Tres hombres asesinados en Cauca: hallan cuerpos con panfletos amenazantes en vía rural

En la madrugada del lunes 18 de mayo de 2026, tres hombres fueron encontrados muertos en la carretera que conecta Santander de Quilichao con La Palomera, en el norte del Cauca. Los cadáveres presentaban múltiples impactos de bala y junto a ellos dejaron un cartel amenazante. Este es el quinto crimen masivo del año en Colombia, según el Indepaz, y ocurre en una zona donde operan grupos disidentes de las Farc que ya habían sido advertidos por alertas de la Defensoría del Pueblo.
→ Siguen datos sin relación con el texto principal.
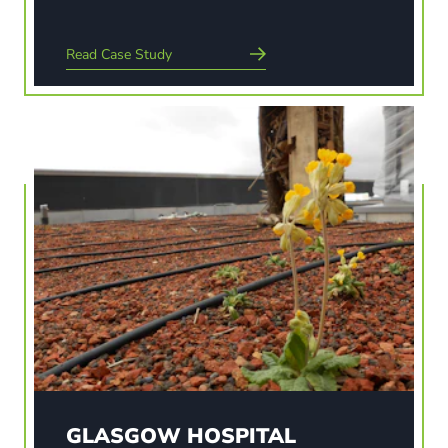
Read Case Study
Read Case Study
GLASGOW HOSPITAL
Brookfield Multiplex have constructed the new
1109 bedded Adult Hospital and a 256 bedded
Children’s Hospital which together will be the
largest single NHS hospital build project in
Scotland. Each room will have views over the
biodiverse sedum and…
GLASGOW HOSPITAL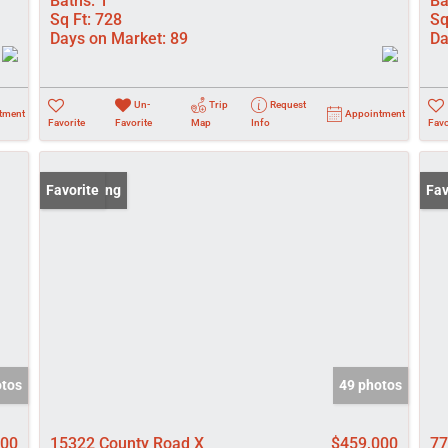
Baths:
1
Ba
Sq Ft:
728
Sq
Days on Market:
89
Da
Un-
Trip
Request
tment
Appointment
Favorite
Favorite
Map
Info
Favo
New Listing
Favorite
New
Fav
otos
49 photos
000
15322 County Road X
$459,000
77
El norte del Cauca amaneció de nuevo teñido de sangre. En la mañana del lunes festivo 18 de mayo, en el camino rural que une Santander de Quilichao con la vereda La Palomera hacia Jambaló, fueron hallados los cuerpos sin vida de tres hombres acribillados a bala. Al lado de los cadáveres, los atacantes dejaron un panfleto con mensajes amenazantes relacionados con la llamada "limpieza social", aparentemente firmado por disidentes de las Farc. El Instituto de Estudios para el Desarrollo y la Paz confirmó lo que muchos ya sospechaban: esta es la masacre número 55 registrada en Colombia durante el año 2026.
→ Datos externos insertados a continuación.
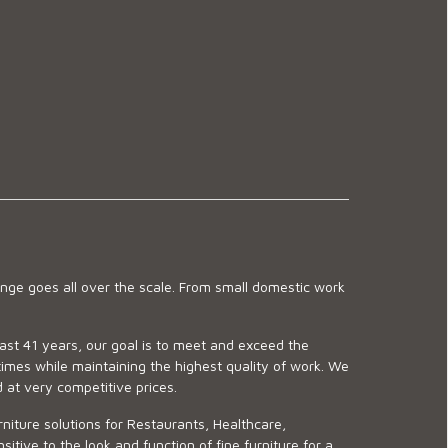
ge goes all over the scale. From small domestic work
last 41 years, our goal is to meet and exceed the
imes while maintaining the highest quality of work. We
d at very competitive prices.
niture solutions for Restaurants, Healthcare,
ve to the look and function of fine furniture for a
Aunque los cuerpos fueron descubiertos en las primeras horas del lunes, las autoridades creen que el crimen ocurrió durante la noche del domingo. Los tres cadáveres quedaron abandonados junto a la carretera, generando pánico entre los campesinos e indígenas que usan frecuentemente este corredor. Hasta ahora no se ha identificado a las víctimas. La situación de seguridad en la zona es tan delicada que miembros del Ejército, la Policía y peritos de la Fiscalía no han podido llegar a tiempo para hacer el levantamiento técnico de los cuerpos. Los propios habitantes de la vereda están considerando trasladar por su cuenta los restos hasta Medicina Legal en el casco urbano del municipio, ante el miedo y las restricciones de movilidad impuestas por los grupos ilegales.
El norte del Cauca es un polvorín. Según informes de inteligencia militar, en esta región operan el Frente Jaime Martínez y el Frente Dagoberto Ramos, ambos del Bloque Occidental Jacobo Arenas de las disidencias de las Farc. Estas estructuras se pelean constantemente por el control de rutas de droga y territorio, enfrentándose también con bandas delincuenciales locales. Lo más grave es que esto no es una sorpresa: la Defensoría del Pueblo ya había lanzado alertas sobre Santander de Quilichao, exigiendo acciones inmediatas frente a la imposición de normas ilegales por parte de grupos armados. La comunidad también estaba incluida en otra alerta anterior que advertía sobre riesgos extremos por confrontaciones armadas, control de la población y expansión de economías ilícitas en la región.
La violencia de este puente festivo no es solo un asunto del Cauca. Mientras en el norte caucano ocurría este crimen, en Antioquia se registraba otra masacre en la vereda Altos del Mercado, en el municipio de Marinilla, evidenciando que la ola de sangre sigue golpeando diferentes rincones del país.